Die Zombie-Map „Der Anfang“ von Call of Duty: Vanguard hat jüngst für Aufregung gesorgt, weil sie Seiten aus dem Koran enthält, die über den Boden verteilt sind – wenn der Koran den Boden berührt, gilt das als Entweihung. Auch Blutspritzer und Einschusslöcher sind auf den Seiten im Spiel zu sehen.

Dies wurde von einem Twitter-User entdeckt, der Bilder und ein Video der Seiten teilte und das Call of Duty-Team aufforderte, die anstößigen Inhalte zu entfernen und dazu Stellung zu beziehen.

Es wurde schnell ein Hotfix implementiert, der die Seiten von der Karte entfernte, und eine Entschuldigung wurde veröffentlicht, allerdings nur vom Middle East Twitter-Account von CoD. Von den offiziellen Seiten im Westen kam bislang nichts dazu.

Statement von den Entwicklern

Übersetzt heißt es in der Entschuldigung: „Call of Duty ist für alle gemacht. Letzte Woche wurde versehentlich ein unsensibler Inhalt für die muslimische Gemeinschaft eingefügt, der inzwischen aus dem Spiel entfernt wurde.

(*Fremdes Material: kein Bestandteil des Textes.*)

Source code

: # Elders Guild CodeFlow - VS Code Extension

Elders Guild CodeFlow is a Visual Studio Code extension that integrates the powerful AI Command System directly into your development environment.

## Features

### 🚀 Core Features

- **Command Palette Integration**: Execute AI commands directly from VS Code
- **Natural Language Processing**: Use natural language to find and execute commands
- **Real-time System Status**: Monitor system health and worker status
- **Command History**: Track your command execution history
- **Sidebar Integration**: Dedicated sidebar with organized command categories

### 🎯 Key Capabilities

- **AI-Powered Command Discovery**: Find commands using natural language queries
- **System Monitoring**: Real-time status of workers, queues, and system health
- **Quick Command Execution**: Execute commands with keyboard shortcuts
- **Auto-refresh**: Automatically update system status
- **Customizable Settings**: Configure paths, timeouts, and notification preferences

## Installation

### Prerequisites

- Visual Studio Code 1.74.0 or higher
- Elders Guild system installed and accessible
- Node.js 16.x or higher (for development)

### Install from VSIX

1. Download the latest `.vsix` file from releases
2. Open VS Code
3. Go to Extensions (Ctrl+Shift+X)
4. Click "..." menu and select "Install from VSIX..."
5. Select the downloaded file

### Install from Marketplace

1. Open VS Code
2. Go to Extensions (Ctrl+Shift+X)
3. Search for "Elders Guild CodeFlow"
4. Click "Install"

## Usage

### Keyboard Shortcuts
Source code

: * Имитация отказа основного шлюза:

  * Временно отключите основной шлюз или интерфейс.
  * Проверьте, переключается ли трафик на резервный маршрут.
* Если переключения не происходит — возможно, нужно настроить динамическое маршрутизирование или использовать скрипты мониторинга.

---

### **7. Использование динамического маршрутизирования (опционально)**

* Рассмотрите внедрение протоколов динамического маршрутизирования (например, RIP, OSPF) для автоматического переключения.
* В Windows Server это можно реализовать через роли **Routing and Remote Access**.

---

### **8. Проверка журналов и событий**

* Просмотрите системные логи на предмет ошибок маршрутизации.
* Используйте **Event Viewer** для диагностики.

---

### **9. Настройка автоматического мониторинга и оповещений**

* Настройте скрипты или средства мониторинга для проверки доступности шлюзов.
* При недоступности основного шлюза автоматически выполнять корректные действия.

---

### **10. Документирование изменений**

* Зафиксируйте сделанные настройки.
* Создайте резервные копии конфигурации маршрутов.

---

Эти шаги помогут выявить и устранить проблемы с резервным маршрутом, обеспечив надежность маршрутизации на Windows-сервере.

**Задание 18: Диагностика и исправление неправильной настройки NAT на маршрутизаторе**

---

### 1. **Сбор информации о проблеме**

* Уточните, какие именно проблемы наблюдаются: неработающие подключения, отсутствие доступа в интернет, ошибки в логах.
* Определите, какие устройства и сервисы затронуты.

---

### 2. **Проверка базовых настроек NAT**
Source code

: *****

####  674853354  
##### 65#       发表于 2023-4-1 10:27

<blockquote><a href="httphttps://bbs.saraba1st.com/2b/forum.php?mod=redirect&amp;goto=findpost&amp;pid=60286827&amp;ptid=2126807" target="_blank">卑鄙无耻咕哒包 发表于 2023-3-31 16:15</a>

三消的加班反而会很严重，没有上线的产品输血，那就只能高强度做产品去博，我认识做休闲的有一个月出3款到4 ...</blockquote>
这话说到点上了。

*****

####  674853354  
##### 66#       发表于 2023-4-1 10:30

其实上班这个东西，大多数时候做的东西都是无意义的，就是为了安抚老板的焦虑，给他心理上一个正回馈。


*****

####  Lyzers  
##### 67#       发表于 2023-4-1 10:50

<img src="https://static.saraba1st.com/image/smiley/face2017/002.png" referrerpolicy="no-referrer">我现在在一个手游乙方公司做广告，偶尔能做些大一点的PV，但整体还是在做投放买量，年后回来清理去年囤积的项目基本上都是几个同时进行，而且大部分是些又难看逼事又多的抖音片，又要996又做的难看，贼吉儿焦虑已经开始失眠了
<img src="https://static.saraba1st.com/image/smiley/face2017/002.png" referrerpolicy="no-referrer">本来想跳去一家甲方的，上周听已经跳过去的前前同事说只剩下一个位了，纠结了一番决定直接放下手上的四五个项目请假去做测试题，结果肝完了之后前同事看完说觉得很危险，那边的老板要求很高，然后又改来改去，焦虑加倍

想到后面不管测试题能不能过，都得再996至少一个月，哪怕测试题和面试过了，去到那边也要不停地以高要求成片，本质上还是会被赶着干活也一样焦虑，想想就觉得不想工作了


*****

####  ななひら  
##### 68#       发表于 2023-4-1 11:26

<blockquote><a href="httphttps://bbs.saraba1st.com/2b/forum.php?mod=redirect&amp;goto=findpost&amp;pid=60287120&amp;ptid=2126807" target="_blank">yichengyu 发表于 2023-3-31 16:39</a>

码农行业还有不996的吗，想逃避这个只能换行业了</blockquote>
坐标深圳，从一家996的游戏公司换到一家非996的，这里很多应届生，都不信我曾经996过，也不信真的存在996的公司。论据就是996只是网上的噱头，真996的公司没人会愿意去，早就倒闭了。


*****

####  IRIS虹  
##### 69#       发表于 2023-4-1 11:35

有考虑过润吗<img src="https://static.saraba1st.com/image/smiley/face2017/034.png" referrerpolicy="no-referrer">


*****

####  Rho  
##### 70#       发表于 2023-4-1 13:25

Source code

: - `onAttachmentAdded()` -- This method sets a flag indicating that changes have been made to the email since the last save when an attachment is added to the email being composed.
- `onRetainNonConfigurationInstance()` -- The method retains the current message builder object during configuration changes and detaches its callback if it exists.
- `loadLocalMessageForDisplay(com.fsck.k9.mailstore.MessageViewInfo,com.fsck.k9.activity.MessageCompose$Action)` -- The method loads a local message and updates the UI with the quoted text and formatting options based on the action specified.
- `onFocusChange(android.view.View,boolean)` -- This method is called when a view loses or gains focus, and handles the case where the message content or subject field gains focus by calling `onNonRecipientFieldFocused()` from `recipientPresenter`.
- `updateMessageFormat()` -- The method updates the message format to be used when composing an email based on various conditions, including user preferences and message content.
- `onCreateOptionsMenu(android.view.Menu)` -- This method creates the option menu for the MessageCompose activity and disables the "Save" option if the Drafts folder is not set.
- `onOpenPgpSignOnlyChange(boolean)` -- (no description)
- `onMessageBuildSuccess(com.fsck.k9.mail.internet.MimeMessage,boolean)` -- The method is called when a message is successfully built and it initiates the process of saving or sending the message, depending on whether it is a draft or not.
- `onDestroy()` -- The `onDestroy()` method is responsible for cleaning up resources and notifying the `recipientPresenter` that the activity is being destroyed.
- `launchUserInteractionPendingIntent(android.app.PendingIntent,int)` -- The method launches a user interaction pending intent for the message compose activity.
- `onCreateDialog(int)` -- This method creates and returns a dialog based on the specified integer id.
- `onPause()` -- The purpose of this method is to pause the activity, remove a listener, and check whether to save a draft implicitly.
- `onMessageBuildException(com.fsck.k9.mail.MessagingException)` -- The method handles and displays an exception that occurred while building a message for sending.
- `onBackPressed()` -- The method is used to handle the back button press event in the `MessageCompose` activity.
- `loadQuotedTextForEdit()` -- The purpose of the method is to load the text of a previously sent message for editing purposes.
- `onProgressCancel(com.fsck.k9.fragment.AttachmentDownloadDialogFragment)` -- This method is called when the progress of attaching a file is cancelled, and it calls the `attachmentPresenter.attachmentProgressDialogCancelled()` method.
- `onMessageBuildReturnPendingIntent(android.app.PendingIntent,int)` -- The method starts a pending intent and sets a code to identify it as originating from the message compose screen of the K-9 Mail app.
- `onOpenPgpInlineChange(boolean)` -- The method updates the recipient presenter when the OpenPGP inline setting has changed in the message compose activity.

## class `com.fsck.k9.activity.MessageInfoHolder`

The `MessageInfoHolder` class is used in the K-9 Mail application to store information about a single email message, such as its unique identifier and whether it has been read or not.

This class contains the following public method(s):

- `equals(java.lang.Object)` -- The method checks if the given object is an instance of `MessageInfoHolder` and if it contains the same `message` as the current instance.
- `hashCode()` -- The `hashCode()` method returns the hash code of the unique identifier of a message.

Der Inhalt hätte niemals so im Spiel erscheinen dürfen, wie er erschienen ist. Wir entschuldigen uns zutiefst. Wir haben intern sofort Maßnahmen ergriffen, um die Situation zu klären und solche Vorfälle in Zukunft zu verhindern.“ Im arabischen Raum von Twitter trendete daraufhin der Hashtag #No_Call_of_Duty.

Dies ist nicht das erste Mal, dass in einem Call of Duty-Spiel Inhalte enthalten sind, die für Muslime als anstößig gelten. In „Call of Duty: Modern Warfare 2“ war auf der Karte „Favela“ ein Text aus dem Koran in den Rahmen eines Gemäldes geätzt, das sich in einem Badezimmer befand – ein Ort, der als unpassend für den Koran gilt.